Here are a few cyps in bud..

Cyp Calceolus







Cyp Acaule











Young Acaule


----------



## Dido (May 6, 2011)

Nice cyps are comming up. 

What else kinds do you have


----------



## tocarmar (May 6, 2011)

I have cyp. parviflorum var. pubescens & a henri if it comes up!! I ordered some seedling from Ron cyp. fasciolatum, cyp. franchetti, cyp. macranthos, & cyp regina var. albo. & 3 year old cyp arietinum..


----------



## Dido (May 6, 2011)

tocarmar said:


> I have cyp. parviflorum var. pubescens & a henri if it comes up!! I ordered some seedling from Ron cyp. fasciolatum, cyp. franchetti, cyp. macranthos, & cyp regina var. albo. & 3 year old cyp arietinum..



Oh well Cyp Arientum I would like to have and cros it with Plectorchilum. :sob:

Maybe I could find it one day fore sell. 

Pubescens will start flowering the next days for me. This year will flower a lot of seedlings I made from my mother plant. They are just before open. 

Fasciolatum is one of my favorite ones.:drool:


----------



## tocarmar (May 6, 2011)

I have a long wait for they are all 1 seedlings except the cyp. arietinum which is a 3 year old.. I would love to get some of the mottled leaf varieties for breeding but we don't have any here in the states!!


----------



## Dido (May 6, 2011)

This kinds are cute but hard to grow. 
Have some growing outside. 
Inside I only ahve 2 kinds. But they are yourng plants with 3 years. 

Will tkae a pict. 

Have seedlings growing from reginae X lichiangense from mr Frosch they are all started growing a few days ago. 
But heard that from the first cross of Withlow some still not have flowered and this is over 10 years now. 

Here is a picture of a interesting Hybrid

http://www.cypripedium.at/product_23.html


----------



## NYEric (May 6, 2011)

Thanks for the link Dido. Interesting dorsal!


----------



## Dido (May 6, 2011)

NYEric said:


> Thanks for the link Dido.

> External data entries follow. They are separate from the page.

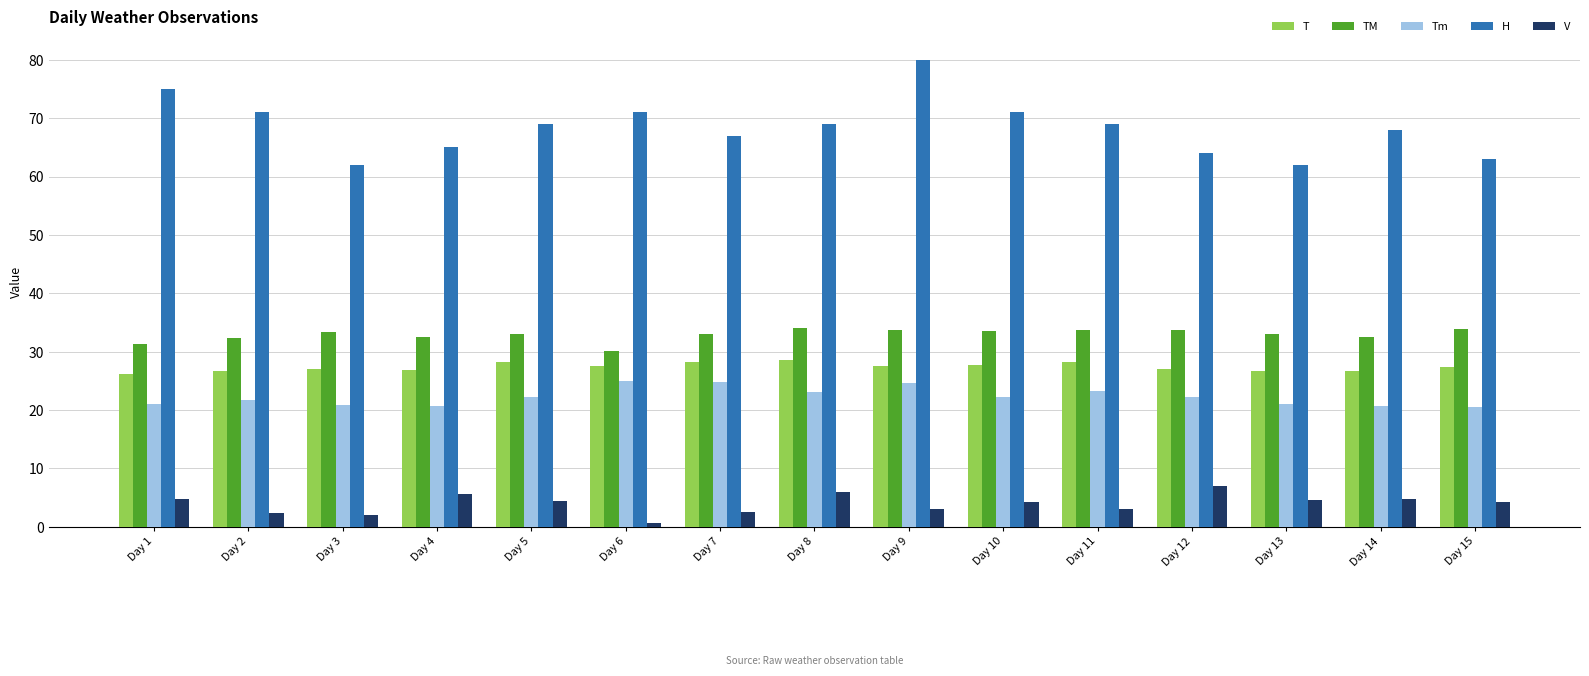

What is the sum of all V values?

59.5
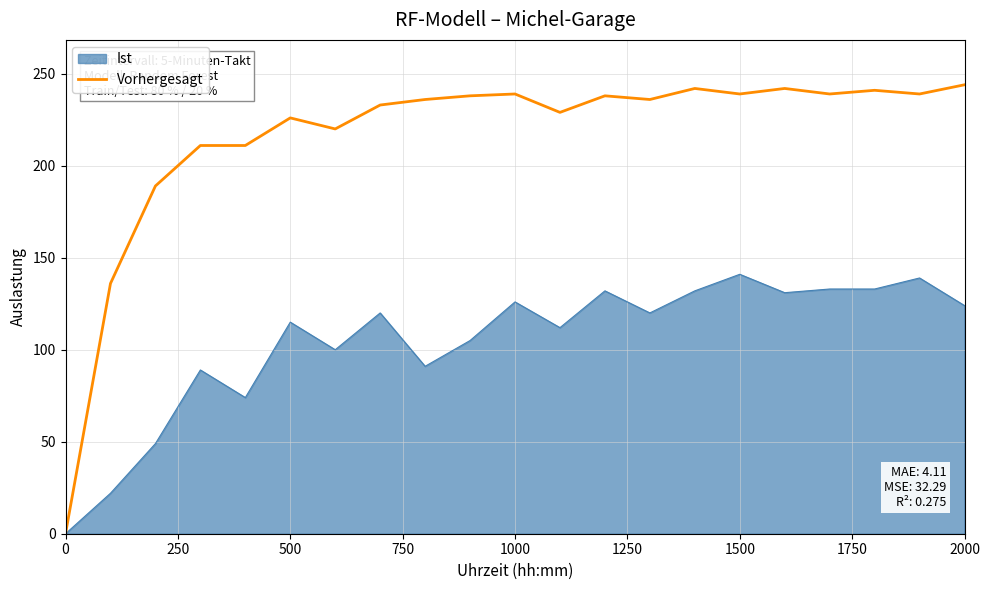

Rank the series by their maximum value, from lowest to highest.

Ist, Vorhergesagt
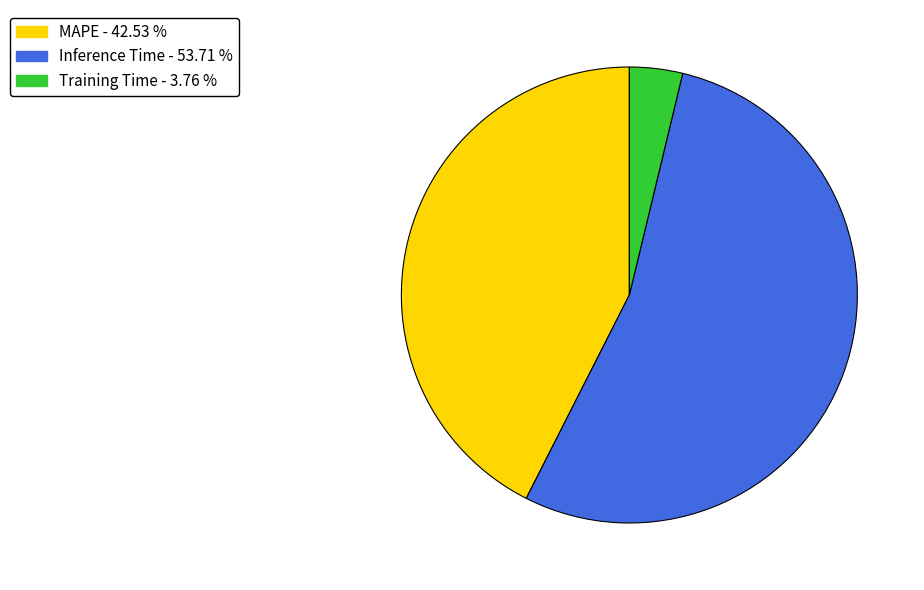

Rank the categories by value from lowest to highest.

Training Time, MAPE, Inference Time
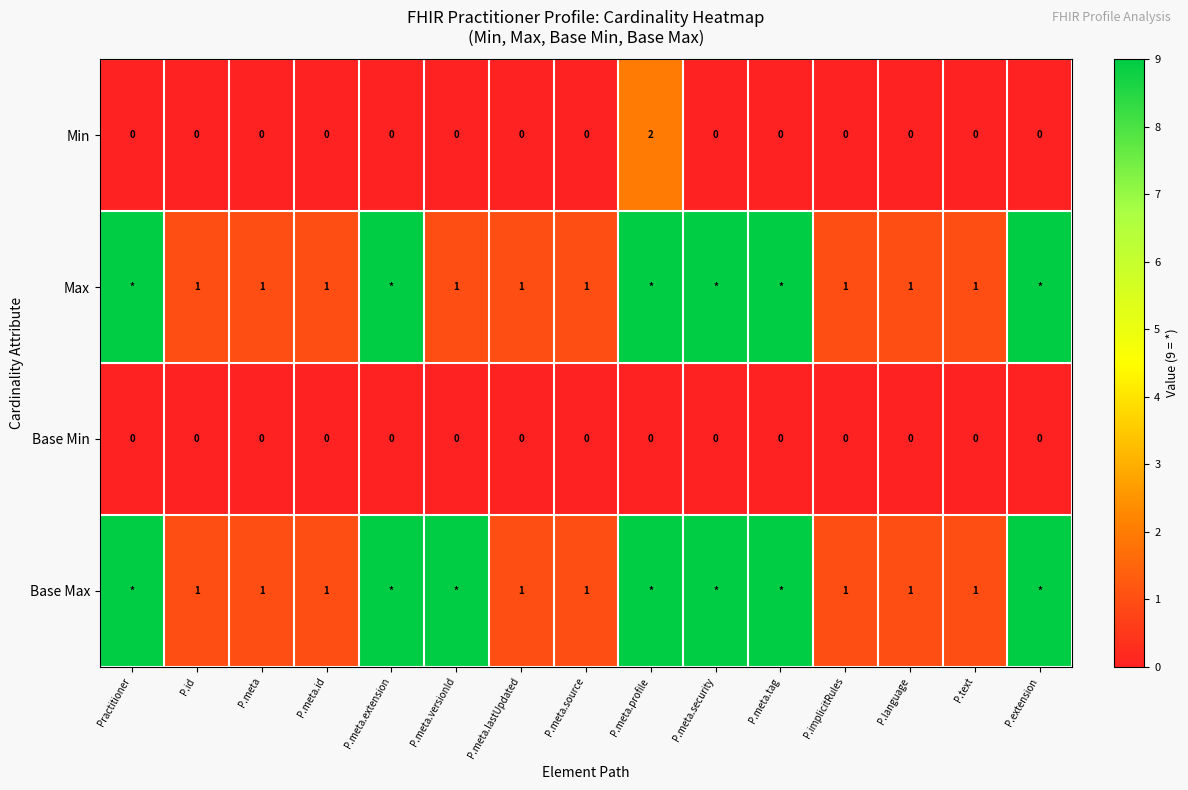

Is the value of Min at P.meta.versionId greater than the value of Base Max at P.meta?

No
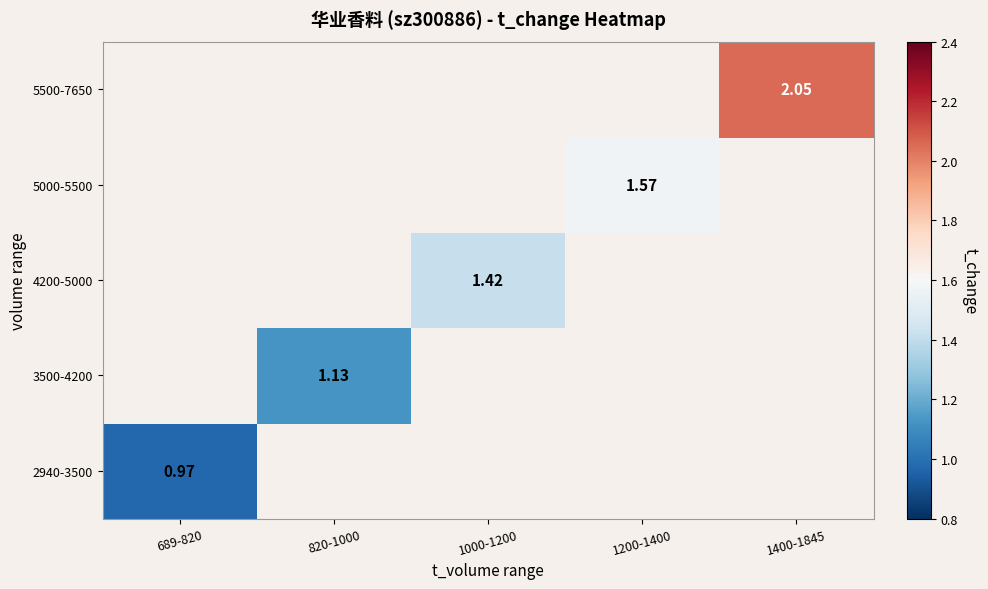

List the series in order of their peak value, lowest first.

2940-3500, 3500-4200, 4200-5000, 5000-5500, 5500-7650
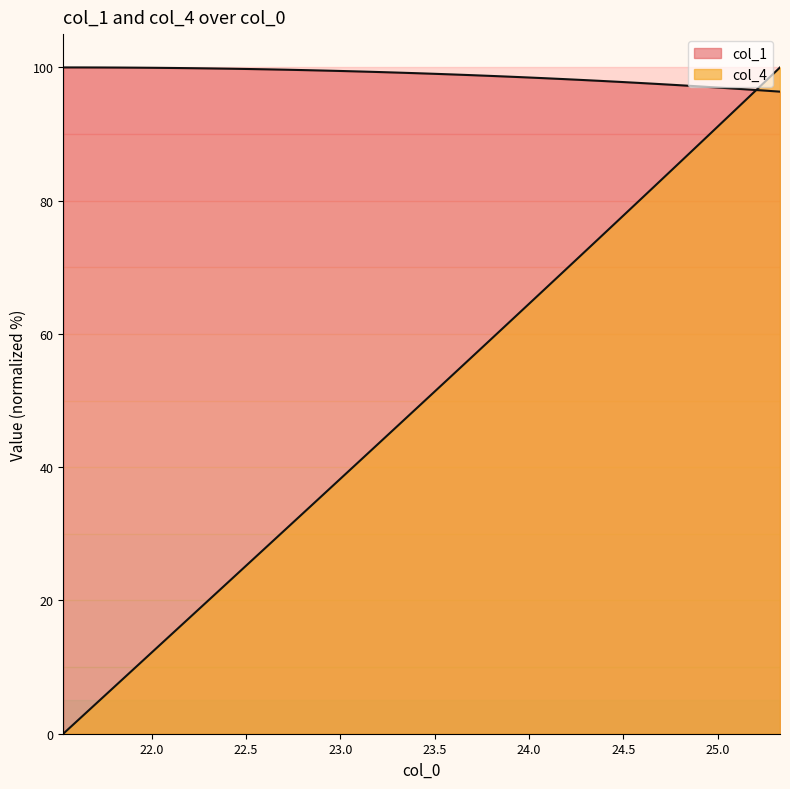

Reading left to right, transcribe all the data shown in this chart.

col_1: 100.0	100.0	100.0	100.0	100.0	99.9	99.9	99.9	99.8	99.8	99.8	99.7	99.7	99.6	99.5	99.5	99.4	99.3	99.2	99.1	99.0	98.9	98.8	98.7	98.6	98.5	98.4	98.3	98.1	98.0	97.8	97.7	97.6	97.4	97.2	97.1	96.9	96.7	96.5	96.4
col_4: 0.0	2.6	5.1	7.7	10.3	12.8	15.4	17.9	20.5	23.1	25.6	28.2	30.8	33.3	35.9	38.5	41.0	43.6	46.2	48.7	51.3	53.8	56.4	59.0	61.5	64.1	66.7	69.2	71.8	74.4	76.9	79.5	82.1	84.6	87.2	89.7	92.3	94.9	97.4	100.0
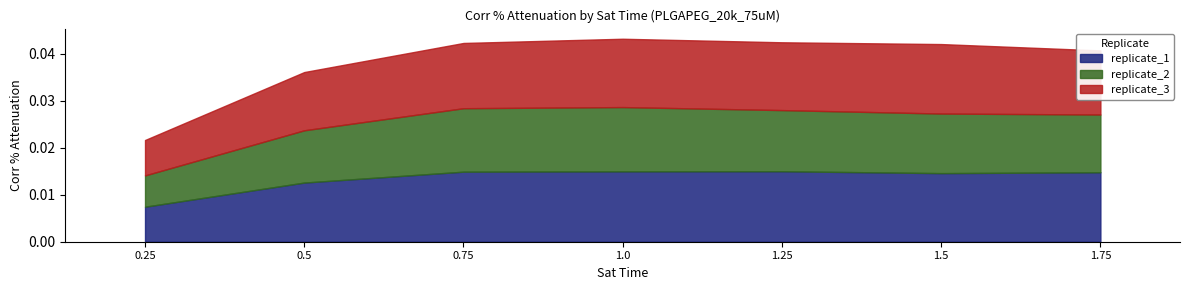

Does the chart have visible grid lines?

No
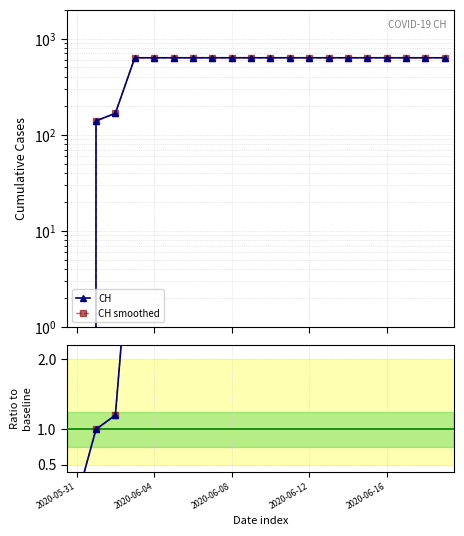

Is this an area chart (filled region under the line)?

No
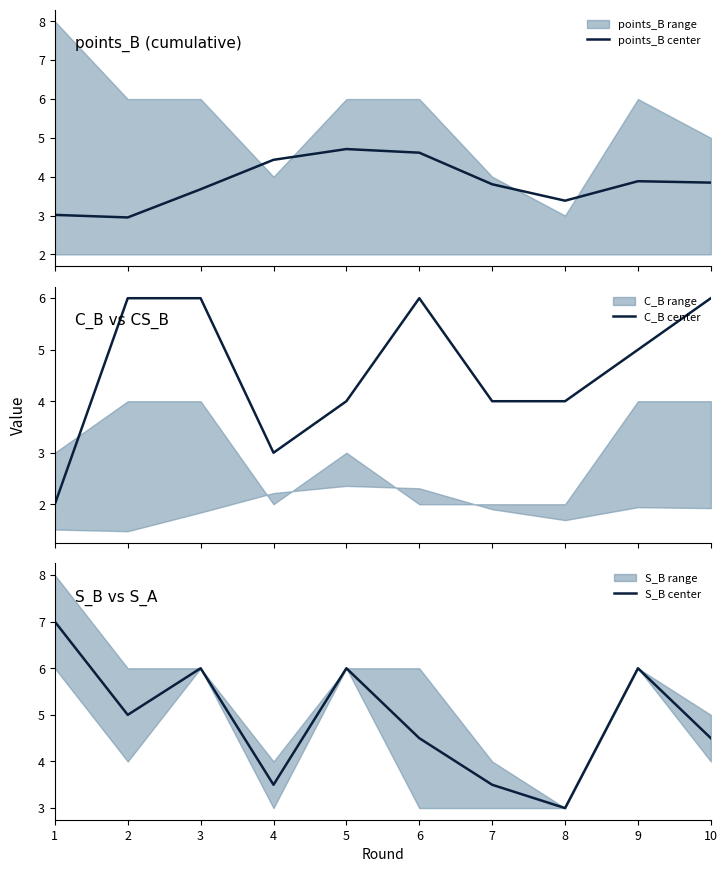

True or false: S_B center has a value of 4.5 at 6.

True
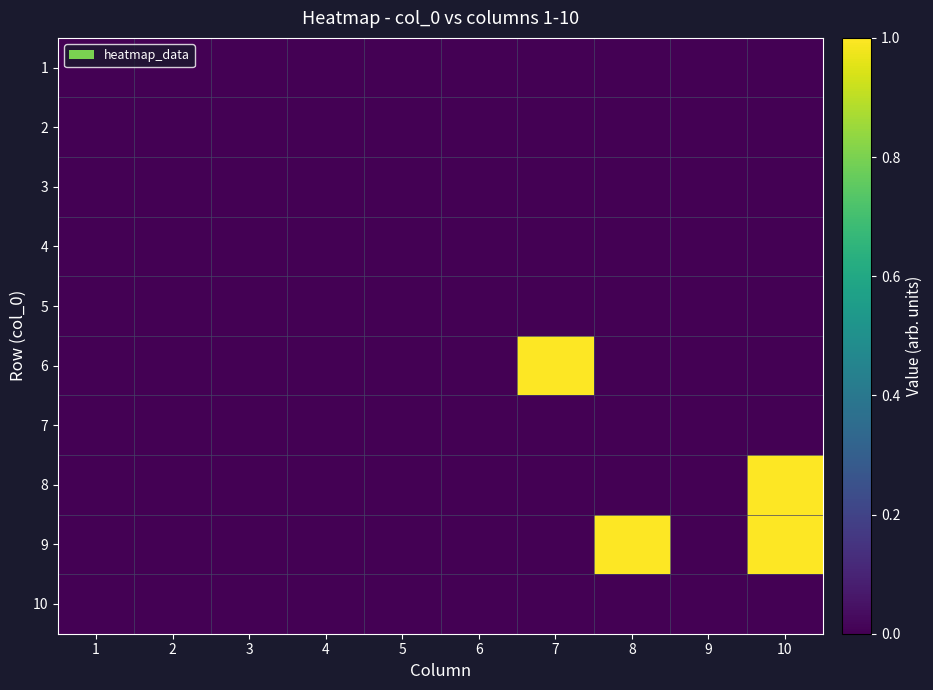

Between 1 and 7, which is larger?

1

Interesting dorsal!



No problem like it too.

tocarmar here a pict of a 2 leaf kind, just starting. 

looks like I will get the first flower from it. 

They are grown outside under a big tree. 

in a humus reach sandy soil, which is perfect for this tree. 
he protects them from to hard temp and to much rain and snow. 





Uploaded with ImageShack.us


----------



## NYEric (May 7, 2011)

Oh, the highly unavailable chinese cyps!


----------



## KyushuCalanthe (May 8, 2011)

They look healthy Tom. Question, why don't you grow them in beds? Your climate is perfect.


----------



## tocarmar (May 8, 2011)

I am planning on putting some of them in the bed this year.. I have a big yard, but there is only 3 small places that I can plant them. I want to start breeding them so it is easier when they are in pots.


----------



## Dido (May 8, 2011)

I feel when cyps grow in a bed outside and they like it. 
They get better from year to year. 
And you dont have to care that much about them


----------